After five days of initiating a recall of Fraîch’Up pizzas marketed since June 2021, health officials ordered production at the Caudry factory to cease and the Paris prosecutor’s office opened an investigation into alleged involuntary manslaughter at the start of April.
According to the company’s internal analyses, “the most likely hypothesis” is “flour contamination.”
Inspections carried out by health authorities in recent years had reported, “the presence of rodents” and the “lack of maintenance and cleanliness of the manufacturing, storage, and passage areas” at the factory, according to the order of the city hall of April 1.
In December, Nestlé received the go-ahead to reopen one of the plant’s two lines, which was not affected by the recall last March.

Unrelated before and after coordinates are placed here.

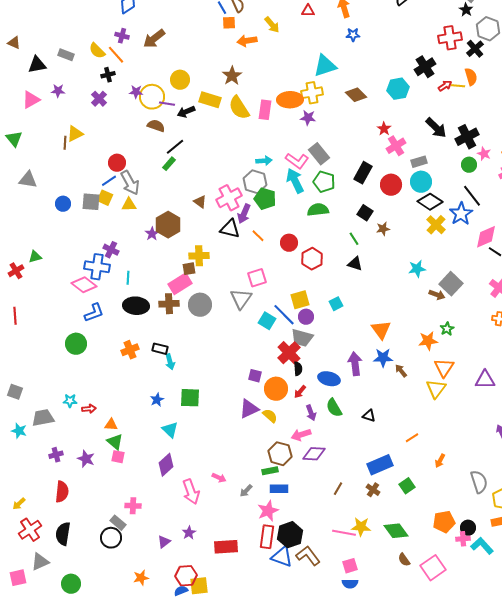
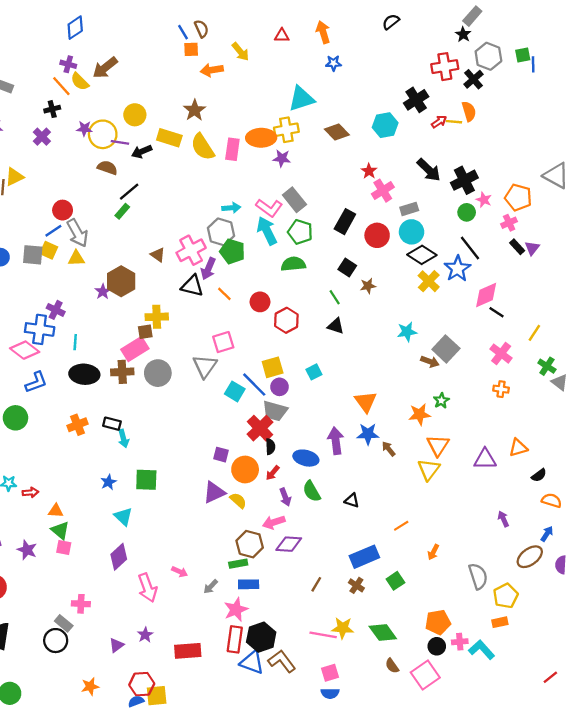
yellow semicircle: (97, 51) -> (80, 82), moved
black circle: (468, 528) -> (437, 646), moved

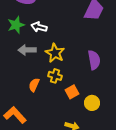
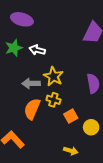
gray arrow: (27, 50) -> (31, 83), moved
orange semicircle: (34, 85) -> (32, 109), size x1.5

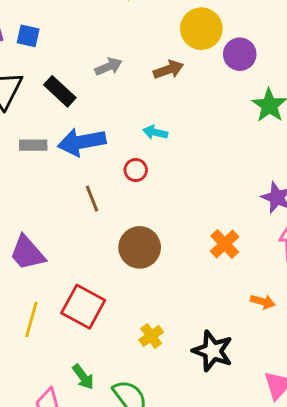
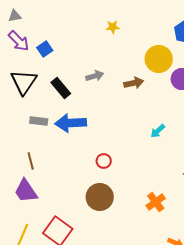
blue square: (28, 36) -> (45, 49), turned 35
cyan arrow: (155, 132) -> (158, 131), moved, turned -63
red circle: (136, 170) -> (104, 161), moved
brown line: (92, 199) -> (31, 161), moved

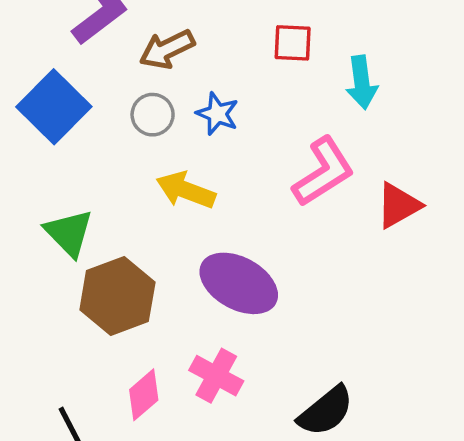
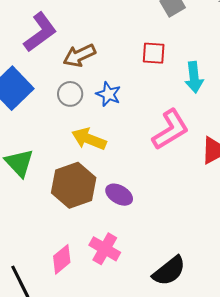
purple ellipse: (239, 283) -> (119, 195), size x0.6
brown hexagon: (117, 296) -> (74, 185), moved

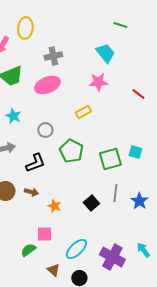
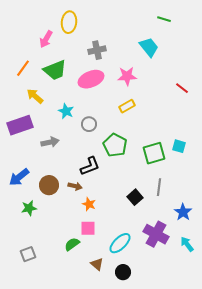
pink star: (98, 82) -> (127, 76), moved
cyan star: (13, 116) -> (66, 111), moved
black L-shape: (35, 163) -> (90, 166), moved
blue star: (139, 201) -> (183, 212), moved
orange star: (54, 206) -> (89, 204), moved
purple cross: (112, 257) -> (156, 234), moved

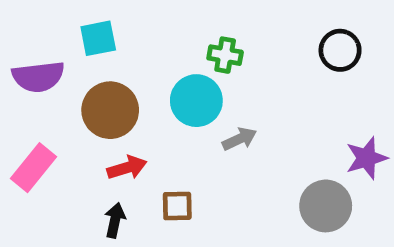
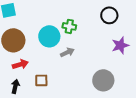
green cross: (225, 55) -> (69, 26), moved
purple star: (366, 158) -> (120, 45), moved

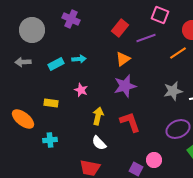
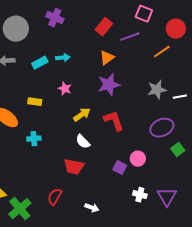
yellow arrow: (98, 116) -> (82, 115), turned 42

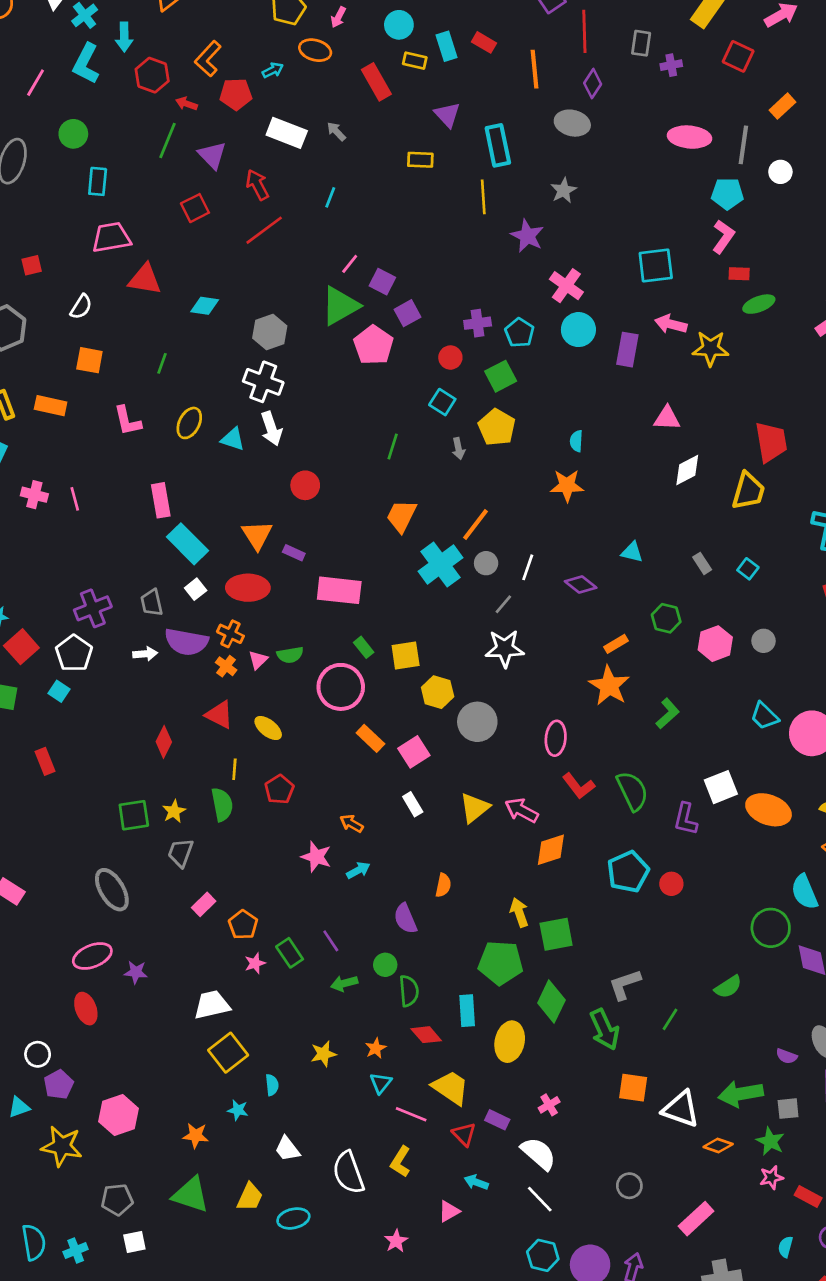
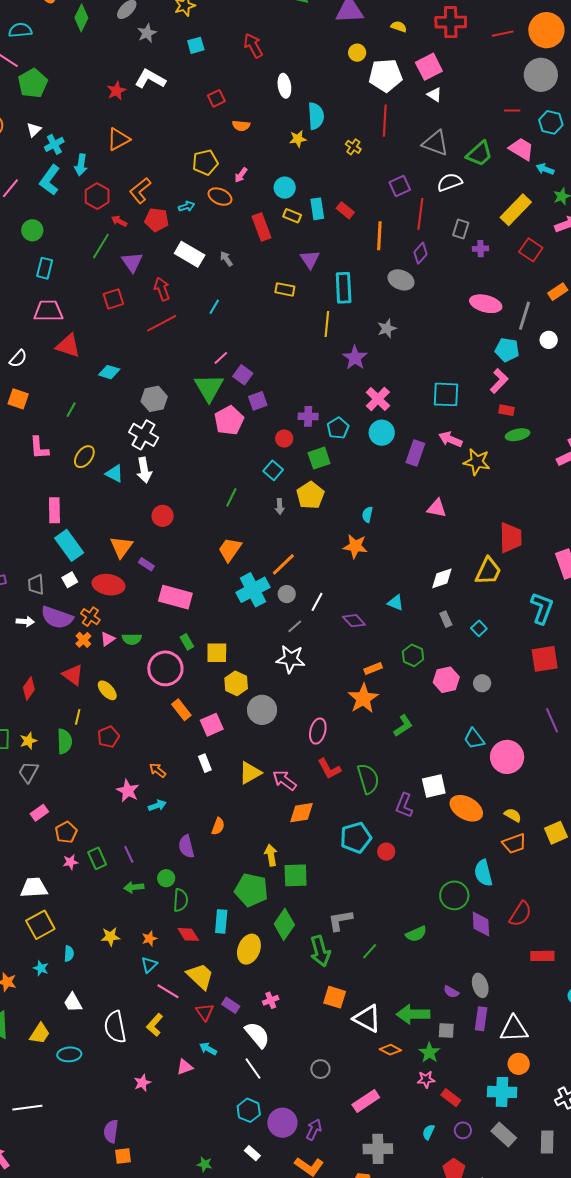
green triangle: (340, 306) -> (209, 388), turned -40
white diamond: (687, 470) -> (442, 578), moved

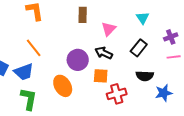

Stéphane Derammelaere, a member of the French union Force Ouvrière, estimated the factory’s orders were at 450 compared to the 3,500 initially planned for 2023.
He told AFP his colleagues were “devastated”, adding: “We did not expect the distributors to slam the door on us.”
“I think it’s over, ” concluded the unionist, indicating that Nestlé’s “verdict” is scheduled for March 30th.
The mayor of Caudry, Frédéric Bricout, in an interview with AFP, asked Nestlé, “a global group that makes billions in profits to replace the production of pizzas with another product in Caudry.”
In a statement co-signed with the president of the regional council of Hauts-de-France, Xavier Bertrand, the mayor, demanded a meeting with Nestlé France “to know” its “true intentions” for Caudry.